▶ **ABOUT THIS TASK**:
In the listing below, find each line with the string "properties" and return it.

▶ **DATA SHOWN**:
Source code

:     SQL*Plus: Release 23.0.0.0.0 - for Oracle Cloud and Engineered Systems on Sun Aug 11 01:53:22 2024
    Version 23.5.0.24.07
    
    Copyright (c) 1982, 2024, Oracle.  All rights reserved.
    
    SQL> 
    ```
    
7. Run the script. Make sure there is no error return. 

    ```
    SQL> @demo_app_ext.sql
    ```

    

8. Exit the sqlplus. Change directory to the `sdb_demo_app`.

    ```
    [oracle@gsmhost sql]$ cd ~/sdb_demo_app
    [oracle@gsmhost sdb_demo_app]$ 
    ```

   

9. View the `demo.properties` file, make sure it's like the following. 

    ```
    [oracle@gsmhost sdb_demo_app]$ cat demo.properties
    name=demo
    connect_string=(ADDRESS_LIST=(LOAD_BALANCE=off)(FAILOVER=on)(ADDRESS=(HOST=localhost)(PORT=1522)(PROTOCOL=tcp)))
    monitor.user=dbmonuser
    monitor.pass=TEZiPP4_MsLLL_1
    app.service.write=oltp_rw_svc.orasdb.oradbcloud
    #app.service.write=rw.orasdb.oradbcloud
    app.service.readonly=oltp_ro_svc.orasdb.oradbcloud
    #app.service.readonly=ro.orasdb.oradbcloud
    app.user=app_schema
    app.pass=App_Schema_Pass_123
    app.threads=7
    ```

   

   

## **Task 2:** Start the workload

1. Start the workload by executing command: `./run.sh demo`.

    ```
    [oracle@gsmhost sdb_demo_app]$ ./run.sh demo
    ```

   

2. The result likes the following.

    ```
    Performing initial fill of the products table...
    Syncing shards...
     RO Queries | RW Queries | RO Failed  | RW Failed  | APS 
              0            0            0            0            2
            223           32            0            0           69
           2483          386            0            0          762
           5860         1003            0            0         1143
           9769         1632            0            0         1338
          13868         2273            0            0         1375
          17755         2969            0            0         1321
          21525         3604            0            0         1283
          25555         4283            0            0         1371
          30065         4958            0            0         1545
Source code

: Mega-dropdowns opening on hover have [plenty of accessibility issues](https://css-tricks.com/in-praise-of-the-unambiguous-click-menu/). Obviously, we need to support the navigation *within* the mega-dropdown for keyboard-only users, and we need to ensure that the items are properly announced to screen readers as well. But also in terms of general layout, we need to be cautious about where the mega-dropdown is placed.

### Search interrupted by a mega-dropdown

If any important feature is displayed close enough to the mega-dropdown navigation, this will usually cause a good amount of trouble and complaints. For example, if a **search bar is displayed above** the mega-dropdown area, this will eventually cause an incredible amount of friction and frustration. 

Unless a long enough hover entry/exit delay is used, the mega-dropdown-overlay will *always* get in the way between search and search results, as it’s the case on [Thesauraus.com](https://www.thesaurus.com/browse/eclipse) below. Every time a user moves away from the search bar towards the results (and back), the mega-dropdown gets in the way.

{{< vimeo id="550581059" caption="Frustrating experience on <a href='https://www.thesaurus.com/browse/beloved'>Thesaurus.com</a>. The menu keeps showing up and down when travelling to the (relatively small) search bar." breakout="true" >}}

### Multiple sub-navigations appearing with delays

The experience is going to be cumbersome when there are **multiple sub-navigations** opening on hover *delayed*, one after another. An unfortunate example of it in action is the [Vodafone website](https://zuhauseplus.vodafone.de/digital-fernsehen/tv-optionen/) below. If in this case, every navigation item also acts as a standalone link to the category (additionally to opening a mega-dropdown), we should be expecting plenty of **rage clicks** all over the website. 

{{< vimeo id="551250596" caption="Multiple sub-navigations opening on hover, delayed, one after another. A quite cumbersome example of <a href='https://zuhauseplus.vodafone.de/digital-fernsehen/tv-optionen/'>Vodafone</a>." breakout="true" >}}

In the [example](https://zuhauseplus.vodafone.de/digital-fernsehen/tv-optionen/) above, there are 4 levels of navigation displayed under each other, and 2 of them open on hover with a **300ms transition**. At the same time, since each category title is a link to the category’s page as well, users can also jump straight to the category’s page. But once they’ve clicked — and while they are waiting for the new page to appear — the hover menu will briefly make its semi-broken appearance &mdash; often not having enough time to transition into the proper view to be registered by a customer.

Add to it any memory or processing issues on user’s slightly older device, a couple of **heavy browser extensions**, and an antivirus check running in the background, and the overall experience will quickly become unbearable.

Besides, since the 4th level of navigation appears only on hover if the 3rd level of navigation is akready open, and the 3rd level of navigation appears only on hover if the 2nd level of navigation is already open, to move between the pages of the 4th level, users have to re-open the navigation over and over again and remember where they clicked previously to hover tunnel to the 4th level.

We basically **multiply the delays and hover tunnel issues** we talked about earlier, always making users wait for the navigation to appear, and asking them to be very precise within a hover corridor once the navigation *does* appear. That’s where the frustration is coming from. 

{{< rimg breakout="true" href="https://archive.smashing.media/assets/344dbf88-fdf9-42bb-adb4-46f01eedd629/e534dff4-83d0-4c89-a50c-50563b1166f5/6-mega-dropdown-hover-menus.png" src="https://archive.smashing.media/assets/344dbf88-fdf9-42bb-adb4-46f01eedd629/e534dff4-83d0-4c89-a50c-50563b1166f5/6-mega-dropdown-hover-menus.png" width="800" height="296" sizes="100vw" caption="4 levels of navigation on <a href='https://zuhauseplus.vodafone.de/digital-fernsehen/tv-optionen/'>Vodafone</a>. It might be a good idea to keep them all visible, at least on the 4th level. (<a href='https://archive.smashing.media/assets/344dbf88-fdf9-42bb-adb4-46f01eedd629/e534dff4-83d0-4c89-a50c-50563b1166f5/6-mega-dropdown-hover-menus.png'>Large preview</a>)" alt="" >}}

▶ **WORKED SOLUTION**:
9. View the `demo.properties` file, make sure it's like the following. 
    [oracle@gsmhost sdb_demo_app]$ cat demo.properties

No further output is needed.